Photo: “Neural Engineering Tech Studio” winners, Os(eye)ris
UW’s Center for Sensorimotor Neural Engineering recently reported on “Neural Engineering Tech Studio,” a course offered by the Department of Bioengineering (BIOEN 461/561) that offers students the opportunity to invent technologies that have the potential for real-world clinical and commercial impact. Over 10 weeks, undergraduate and graduate students team up to brainstorm solutions that address problems experienced by people living with sensory impairment, cognitive challenges and other sensorimotor conditions.
The plan, design and build prototypes, and present their devices to a team of academic experts and industry leaders at the end of the quarter. The winning team receives seed funding and incubation space at the CSNE to develop their invention.
They also receive guidance on how to bring their product to market. “The hope isn’t that they commercialize it right away, because it’s not likely to be ready for that yet,” explained Lise Johnson, the course’s instructor and CSNE university education manager. “We’d like to see them take it to the UW Business Plan Competition, or the Amazon Catalyst Competition or one of the many other entrepreneurial events around campus that would provide them with even more funding and support.”
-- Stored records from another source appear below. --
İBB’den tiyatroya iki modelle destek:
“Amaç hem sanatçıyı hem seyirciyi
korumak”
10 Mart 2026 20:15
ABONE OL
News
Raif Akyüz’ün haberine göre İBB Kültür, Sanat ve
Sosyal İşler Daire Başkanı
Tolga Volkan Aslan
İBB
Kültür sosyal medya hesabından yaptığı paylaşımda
This year’s winning team, Os(eye)ris, created a wearable camera designed for visually-impared individual that assists in finding commonly used objects at home. Customized, printed fiducial markers are used to tag common items for identification at later times. When voice-activated by the user, the camera will turn on and sense objects tagged by these markers.
“You can say, ‘Hey, help me find my water bottle,’ and Os(eye)ris will search for the water bottle with the specific marker attached,” said team member Armin Rouz, a bioengineering undergrad. “It will give you an auditory beep or vibratory haptic feedback using a Myo™ band in order to help you move toward that object. A higher-frequency beep or haptic feedback means that you are closer to the object. It’s a way to help the user find things around their house that they might have trouble seeing.”
Os(eye)ris identifies objects for the user
… And later helps the user find the objects
Other projects developed by the students included:
• AEGIS: A plug-and-play alternative gaming controller that uses electromyography (EMG) signals for graded control, creating an intuitive and immersive gaming experience.
• Focus Frames: A wearable neurosensory device that detects engagement level, strengthens innate attention, and trains focus.
• Grasp Independence: An orthotic grasping mechanism for stroke survivors with hemiparesis who desire to perform independent tasks that require dual hand dexterity.
• Hawkulus: A wearable input modality for controlling a smartphone with eye movements, producing intuitive, hands-free device operation.